Зацепило?
Поделись!

(1•3)

(1)

В Петербурге ночь. Полон дом гостей. В Яриковой комнате спят, кроме самого Ярика, две девочки-лесбиянки, дочь моего лепшего кореша и ее подруга, старше на 4 года. Сегодня они купили друг другу кольца серебряные. У Сонечки кольцо сразу потемнело, а у подруги нет. Сонечка расстроилась, спрашивала у меня спирту. Спирту в доме не оказалось. Настина сестра Таня, которая решилась-таки перевести дух в Питере после множества разных ловушек – безденежья, безавтомобилия, необходимости воспитывать шестнадцатилетнего подростка, наездов родственников и сомнений в собственной идентичности – рассказала девочкам, что кольцо светлеет и темнеет просто так, вне зависимости от обстоятельств. Вчера серебро потемнело, а ты посуду жидкостью помыла, и вот, оно уже сияет. А другой раз помыла, и не сияет вовсе.
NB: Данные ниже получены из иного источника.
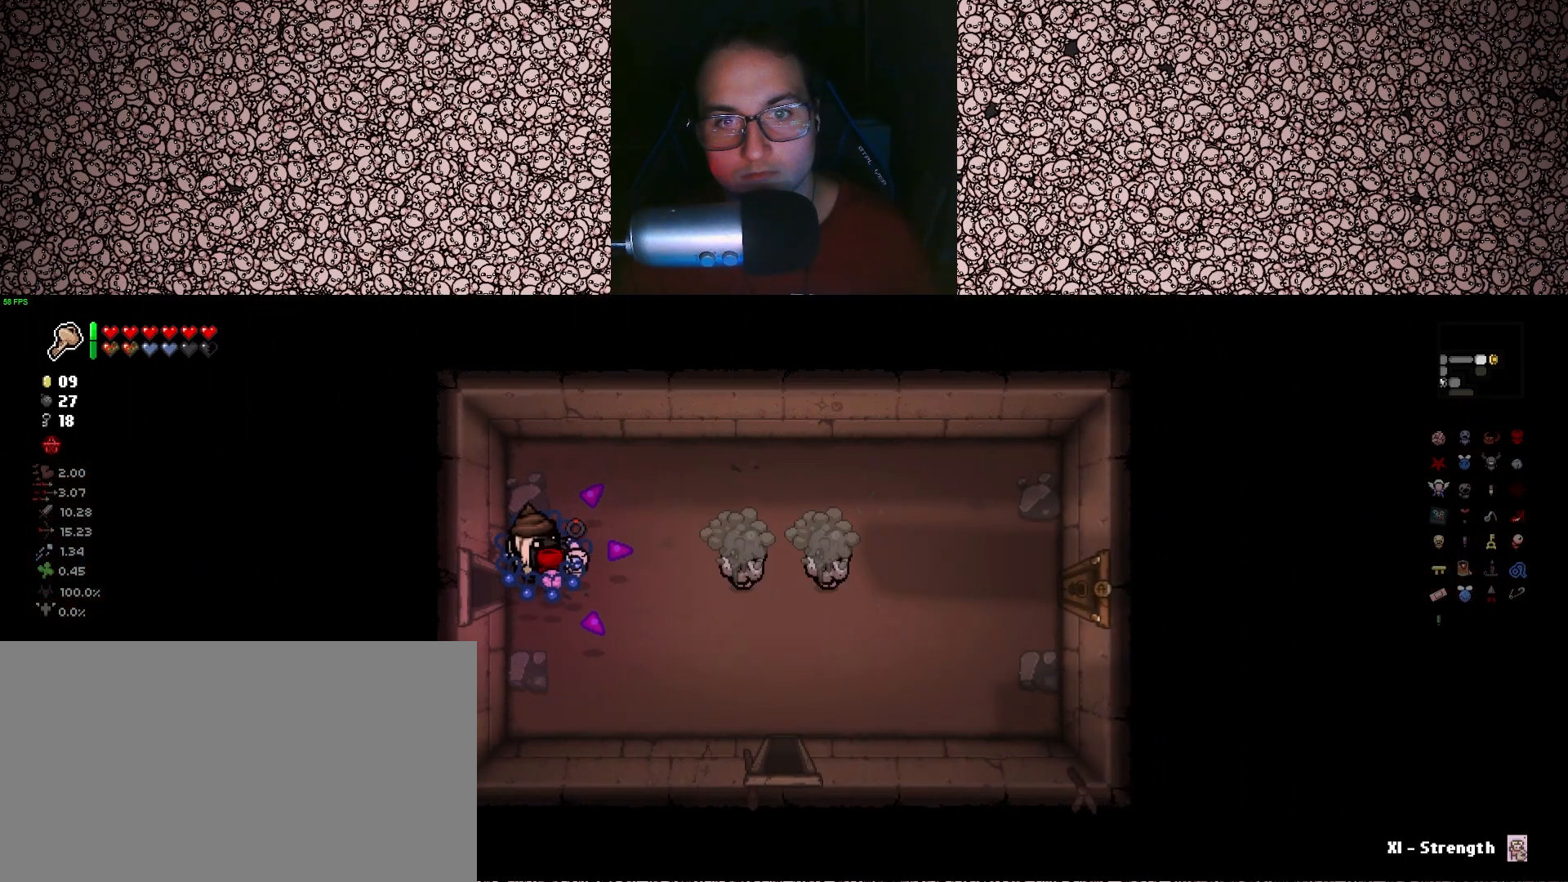
{"keys": ["right"], "events": [[66, "d", "down"], [266, "d", "up"]]}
Девочки смотрели на Таню с восторгом. Такая красивая, столько любви. На самом деле это славный взгляд-послание с вопросом: какова она, жизнь? С вопросом и надеждой. Перед ними такая Таня, в самой глубине потока, уверенная в себе, несмотря на все проблемы, с печатью богато и противоречиво проживаемой жизни, кра-а-а-сивая, очень красивая. А они только ступают в эту воду. Сунут ногу – отдернут. Холодная, бурливая вода. Унести может. Страшно и прельстительно. А они тут обе, такая парочка…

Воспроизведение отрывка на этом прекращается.